Mannose-specific lectins modulate ligand binding to AMPA-type glutamate receptors

Binding of [3H]AMPA was increased above control levels in rat brain membranes that had been incubated with concanavalin A (Con A) or a lectin from Lens culinaris (LC), both of which bind mannose residues. This did not occur with any of six lectins with other specificities. The magnitude of the increased binding varied from 15% in cortex to 70% in hippocampus and decreased significantly between 3 weeks and 6 months of age. Succinylated Con A was without effect and neither Con A nor LC increased binding to solubilized AMPA receptors. Increases in binding were not obtained in membranes purified from HEK293 cell lines expressing homomeric AMPA receptors. This indicates that mannose specific lectins may enhance binding by cross-linking AMPA receptors to each other or to proteins that are specific to brain.

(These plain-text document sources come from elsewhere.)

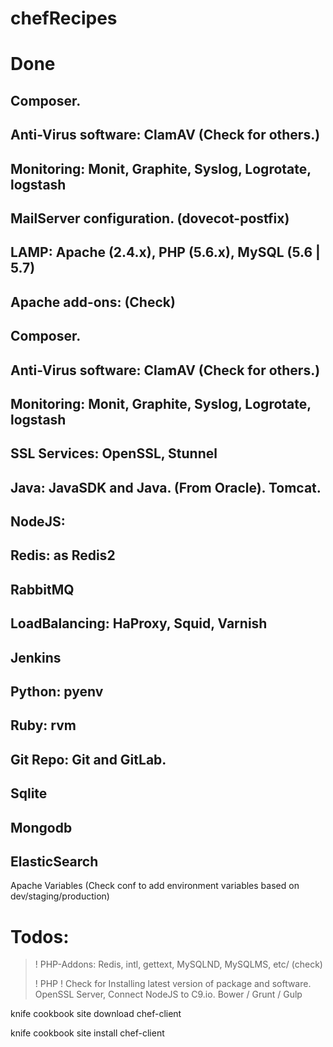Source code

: chefRecipes
===========

# Done

## Composer.

## Anti-Virus software:  ClamAV (Check for others.)

## Monitoring:  Monit, Graphite, Syslog, Logrotate, logstash

## MailServer configuration.  (dovecot-postfix)

## LAMP:  Apache (2.4.x), PHP (5.6.x), MySQL (5.6 | 5.7)

## Apache add-ons: (Check)

## Composer.

## Anti-Virus software:  ClamAV (Check for others.)

## Monitoring:  Monit, Graphite, Syslog, Logrotate, logstash

## SSL Services:  OpenSSL, Stunnel

## Java:  JavaSDK and Java. (From Oracle).  Tomcat.

## NodeJS:  

## Redis:  as Redis2

## RabbitMQ

## LoadBalancing: HaProxy, Squid, Varnish

## Jenkins

## Python: pyenv

## Ruby: rvm

## Git Repo:  Git and GitLab.

## Sqlite

## Mongodb

## ElasticSearch

Apache Variables (Check conf to add environment variables based on dev/staging/production)

Todos:
=============

> ! PHP-Addons:  Redis, intl, gettext, MySQLND, MySQLMS, etc/ (check)
>
> ! PHP
> ! Check for Installing latest version of package and software.
>  OpenSSL Server, 
> Connect NodeJS to C9.io.
>  Bower / Grunt / Gulp

knife cookbook site download chef-client

knife cookbook site install chef-client
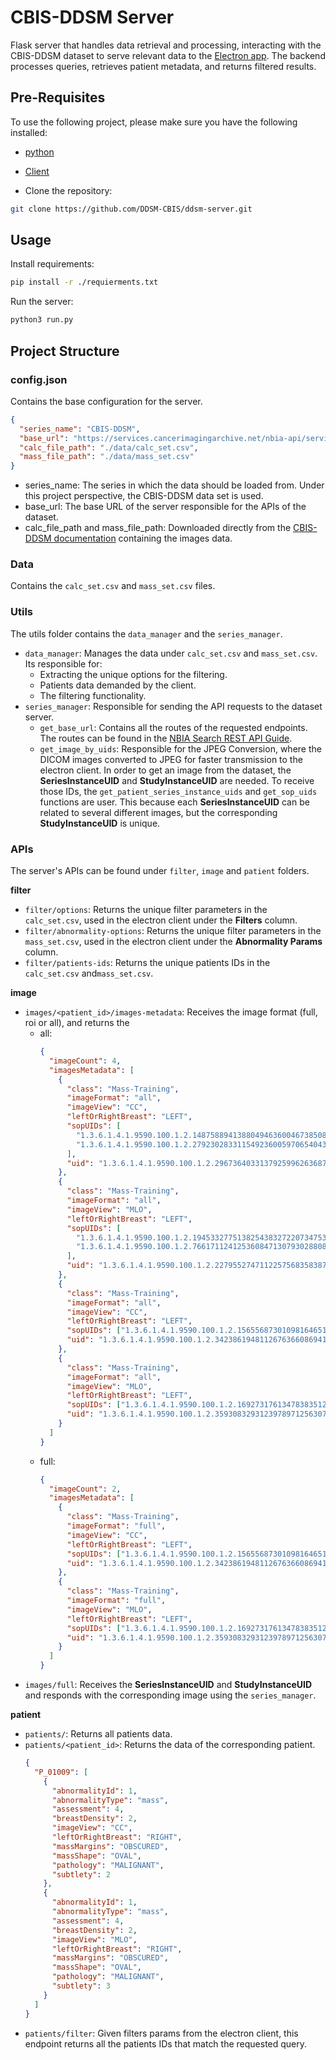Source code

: # CBIS-DDSM Server

Flask server that handles data retrieval and processing, interacting with the CBIS-DDSM dataset to serve relevant data to the [Electron app](https://github.com/DDSM-CBIS/ddsm-electron). The backend processes queries, retrieves patient metadata, and returns filtered results.

## Pre-Requisites

To use the following project, please make sure you have the following installed:

- [python](https://www.python.org/downloads/)
- [Client](https://github.com/DDSM-CBIS/ddsm-electron)

- Clone the repository:

```bash
git clone https://github.com/DDSM-CBIS/ddsm-server.git
```

## Usage

Install requirements:

```bash
pip install -r ./requierments.txt
```

Run the server:

```bash
python3 run.py
```

## Project Structure

### config.json

Contains the base configuration for the server.

```json
{
  "series_name": "CBIS-DDSM",
  "base_url": "https://services.cancerimagingarchive.net/nbia-api/services/v1/",
  "calc_file_path": "./data/calc_set.csv",
  "mass_file_path": "./data/mass_set.csv"
}
```

- series_name: The series in which the data should be loaded from. Under this project perspective, the CBIS-DDSM data set is used.
- base_url: The base URL of the server responsible for the APIs of the dataset.
- calc_file_path and mass_file_path: Downloaded directly from the [CBIS-DDSM documentation](https://www.cancerimagingarchive.net/collection/cbis-ddsm/) containing the images data.

### Data

Contains the `calc_set.csv` and `mass_set.csv` files.

### Utils

The utils folder contains the `data_manager` and the `series_manager`.

- `data_manager`: Manages the data under `calc_set.csv` and `mass_set.csv`. Its responsible for:
  - Extracting the unique options for the filtering.
  - Patients data demanded by the client.
  - The filtering functionality.
- `series_manager`: Responsible for sending the API requests to the dataset server.
  - `get_base_url`: Contains all the routes of the requested endpoints. The routes can be found in the [NBIA Search REST API Guide](https://wiki.cancerimagingarchive.net/display/Public/NBIA+Search+REST+API+Guide#NBIASearchRESTAPIGuide-getSingleImage).
  - `get_image_by_uids`: Responsible for the JPEG Conversion, where the DICOM images converted to JPEG for faster transmission to the electron client. In order to get an image from the dataset, the **SeriesInstanceUID** and **StudyInstanceUID** are needed.
    To receive those IDs, the `get_patient_series_instance_uids` and `get_sop_uids` functions are user. This because each **SeriesInstanceUID** can be related to several different images, but the corresponding **StudyInstanceUID** is unique.

### APIs

The server's APIs can be found under `filter`, `image` and `patient` folders.

**filter**

- `filter/options`: Returns the unique filter parameters in the `calc_set.csv`, used in the electron client under the **Filters** column.
- `filter/abnormality-options`: Returns the unique filter parameters in the `mass_set.csv`, used in the electron client under the **Abnormality Params** column.
- `filter/patients-ids`: Returns the unique patients IDs in the `calc_set.csv` and`mass_set.csv`.

**image**

- `images/<patient_id>/images-metadata`: Receives the image format (full, roi or all), and returns the
  - all:
    ```json
    {
      "imageCount": 4,
      "imagesMetadata": [
        {
          "class": "Mass-Training",
          "imageFormat": "all",
          "imageView": "CC",
          "leftOrRightBreast": "LEFT",
          "sopUIDs": [
            "1.3.6.1.4.1.9590.100.1.2.14875889413880494636004673850848948118",
            "1.3.6.1.4.1.9590.100.1.2.279230283311549236005970654043226959450"
          ],
          "uid": "1.3.6.1.4.1.9590.100.1.2.296736403313792599626368780122205399650"
        },
        {
          "class": "Mass-Training",
          "imageFormat": "all",
          "imageView": "MLO",
          "leftOrRightBreast": "LEFT",
          "sopUIDs": [
            "1.3.6.1.4.1.9590.100.1.2.194533277513825438327220734753021300752",
            "1.3.6.1.4.1.9590.100.1.2.76617112412536084713079302880894563967"
          ],
          "uid": "1.3.6.1.4.1.9590.100.1.2.227955274711225756835838775062793186053"
        },
        {
          "class": "Mass-Training",
          "imageFormat": "all",
          "imageView": "CC",
          "leftOrRightBreast": "LEFT",
          "sopUIDs": ["1.3.6.1.4.1.9590.100.1.2.156556873010981646517128874312129349516"],
          "uid": "1.3.6.1.4.1.9590.100.1.2.342386194811267636608694132590482924515"
        },
        {
          "class": "Mass-Training",
          "imageFormat": "all",
          "imageView": "MLO",
          "leftOrRightBreast": "LEFT",
          "sopUIDs": ["1.3.6.1.4.1.9590.100.1.2.16927317613478383512517710492717097139"],
          "uid": "1.3.6.1.4.1.9590.100.1.2.359308329312397897125630708681441180834"
        }
      ]
    }
    ```
  - full:
    ```json
    {
      "imageCount": 2,
      "imagesMetadata": [
        {
          "class": "Mass-Training",
          "imageFormat": "full",
          "imageView": "CC",
          "leftOrRightBreast": "LEFT",
          "sopUIDs": ["1.3.6.1.4.1.9590.100.1.2.156556873010981646517128874312129349516"],
          "uid": "1.3.6.1.4.1.9590.100.1.2.342386194811267636608694132590482924515"
        },
        {
          "class": "Mass-Training",
          "imageFormat": "full",
          "imageView": "MLO",
          "leftOrRightBreast": "LEFT",
          "sopUIDs": ["1.3.6.1.4.1.9590.100.1.2.16927317613478383512517710492717097139"],
          "uid": "1.3.6.1.4.1.9590.100.1.2.359308329312397897125630708681441180834"
        }
      ]
    }
    ```
- `images/full`: Receives the **SeriesInstanceUID** and **StudyInstanceUID** and responds with the corresponding image using the `series_manager`.

**patient**

- `patients/`: Returns all patients data.
- `patients/<patient_id>`: Returns the data of the corresponding patient.
  ```json
  {
    "P_01009": [
      {
        "abnormalityId": 1,
        "abnormalityType": "mass",
        "assessment": 4,
        "breastDensity": 2,
        "imageView": "CC",
        "leftOrRightBreast": "RIGHT",
        "massMargins": "OBSCURED",
        "massShape": "OVAL",
        "pathology": "MALIGNANT",
        "subtlety": 2
      },
      {
        "abnormalityId": 1,
        "abnormalityType": "mass",
        "assessment": 4,
        "breastDensity": 2,
        "imageView": "MLO",
        "leftOrRightBreast": "RIGHT",
        "massMargins": "OBSCURED",
        "massShape": "OVAL",
        "pathology": "MALIGNANT",
        "subtlety": 3
      }
    ]
  }
  ```
- `patients/filter`: Given filters params from the electron client, this endpoint returns all the patients IDs that match the requested query.
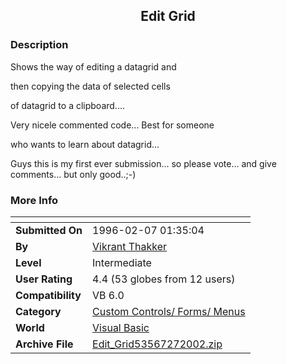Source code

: ﻿<div align="center">

## Edit Grid


</div>

### Description

Shows the way of editing a datagrid and

then copying the data of selected cells

of datagrid to a clipboard....

Very nicele commented code... Best for someone

who wants to learn about datagrid...

Guys this is my first ever submission... so please vote... and give comments... but only good..;-)
 
### More Info
 


<span>             |<span>
---                |---
**Submitted On**   |1996-02-07 01:35:04
**By**             |[Vikrant Thakker](https://github.com/Planet-Source-Code/PSCIndex/blob/master/ByAuthor/vikrant-thakker.md)
**Level**          |Intermediate
**User Rating**    |4.4 (53 globes from 12 users)
**Compatibility**  |VB 6\.0
**Category**       |[Custom Controls/ Forms/  Menus](https://github.com/Planet-Source-Code/PSCIndex/blob/master/ByCategory/custom-controls-forms-menus__1-4.md)
**World**          |[Visual Basic](https://github.com/Planet-Source-Code/PSCIndex/blob/master/ByWorld/visual-basic.md)
**Archive File**   |[Edit\_Grid53567272002\.zip](https://github.com/Planet-Source-Code/vikrant-thakker-edit-grid__1-31569/archive/master.zip)








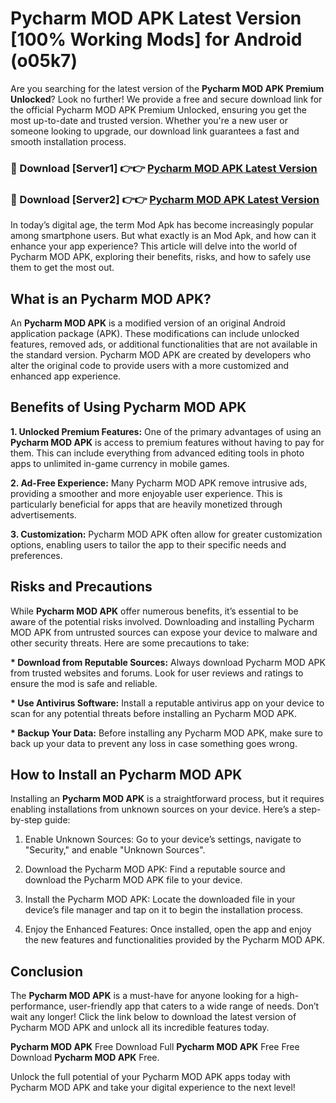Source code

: # Pycharm MOD APK Latest Version [100% Working Mods] for Android (o05k7)

Are you searching for the latest version of the <strong>Pycharm MOD APK Premium Unlocked</strong>? Look no further! We provide a free and secure download link for the official Pycharm MOD APK Premium Unlocked, ensuring you get the most up-to-date and trusted version. Whether you're a new user or someone looking to upgrade, our download link guarantees a fast and smooth installation process.


<h3>🔴 Download [Server1] 👉👉 <a href="https://getmodsapk.pages.dev?q=Pycharm+MOD+APK&ref=4R3">Pycharm MOD APK Latest Version</a></h3>

<h3>🔴 Download [Server2] 👉👉 <a href="https://getmodsapk.pages.dev?q=Pycharm+MOD+APK&ref=4R3">Pycharm MOD APK Latest Version</a></h3>


In today’s digital age, the term Mod Apk has become increasingly popular among smartphone users. But what exactly is an Mod Apk, and how can it enhance your app experience? This article will delve into the world of Pycharm MOD APK, exploring their benefits, risks, and how to safely use them to get the most out.


<h2>What is an Pycharm MOD APK?</h2>

An <strong>Pycharm MOD APK</strong> is a modified version of an original Android application package (APK). These modifications can include unlocked features, removed ads, or additional functionalities that are not available in the standard version. Pycharm MOD APK are created by developers who alter the original code to provide users with a more customized and enhanced app experience.


<h2>Benefits of Using Pycharm MOD APK</h2>

<strong> 1. Unlocked Premium Features:</strong> One of the primary advantages of using an <strong>Pycharm MOD APK</strong> is access to premium features without having to pay for them. This can include everything from advanced editing tools in photo apps to unlimited in-game currency in mobile games.

<strong> 2. Ad-Free Experience:</strong> Many Pycharm MOD APK remove intrusive ads, providing a smoother and more enjoyable user experience. This is particularly beneficial for apps that are heavily monetized through advertisements.

<strong> 3. Customization:</strong> Pycharm MOD APK often allow for greater customization options, enabling users to tailor the app to their specific needs and preferences.


<h2>Risks and Precautions</h2>

While <strong>Pycharm MOD APK</strong> offer numerous benefits, it’s essential to be aware of the potential risks involved. Downloading and installing Pycharm MOD APK from untrusted sources can expose your device to malware and other security threats. Here are some precautions to take:

<strong> * Download from Reputable Sources:</strong> Always download Pycharm MOD APK from trusted websites and forums. Look for user reviews and ratings to ensure the mod is safe and reliable.

<strong> * Use Antivirus Software:</strong> Install a reputable antivirus app on your device to scan for any potential threats before installing an Pycharm MOD APK.

<strong> * Backup Your Data:</strong> Before installing any Pycharm MOD APK, make sure to back up your data to prevent any loss in case something goes wrong.


<h2>How to Install an Pycharm MOD APK</h2>

Installing an <strong>Pycharm MOD APK</strong> is a straightforward process, but it requires enabling installations from unknown sources on your device. Here’s a step-by-step guide:

 1. Enable Unknown Sources: Go to your device’s settings, navigate to "Security," and enable "Unknown Sources".

 2. Download the Pycharm MOD APK: Find a reputable source and download the Pycharm MOD APK file to your device.

 3. Install the Pycharm MOD APK: Locate the downloaded file in your device’s file manager and tap on it to begin the installation process.

 4. Enjoy the Enhanced Features: Once installed, open the app and enjoy the new features and functionalities provided by the Pycharm MOD APK.


<h2><strong>Conclusion</strong></h2>

The <strong>Pycharm MOD APK</strong> is a must-have for anyone looking for a high-performance, user-friendly app that caters to a wide range of needs. Don’t wait any longer! Click the link below to download the latest version of Pycharm MOD APK and unlock all its incredible features today.

<strong>Pycharm MOD APK</strong> Free Download Full <strong>Pycharm MOD APK</strong> Free Free Download <strong>Pycharm MOD APK</strong> Free.

Unlock the full potential of your Pycharm MOD APK apps today with Pycharm MOD APK and take your digital experience to the next level!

Con A has been reported to reduce glutamate receptor desensitization with higher efficacy at kainate than at AMPA receptors; the increase in binding reported here appears to be unrelated to such effects because (1) it was not affected by drugs that block desensitization and (2) [3H]kainate binding was reduced rather than increased by Con A. These observations suggest that AMPA receptor kinetic properties not involving desensitization are influenced by extracellular interactions between the receptors and other transmembrane proteins.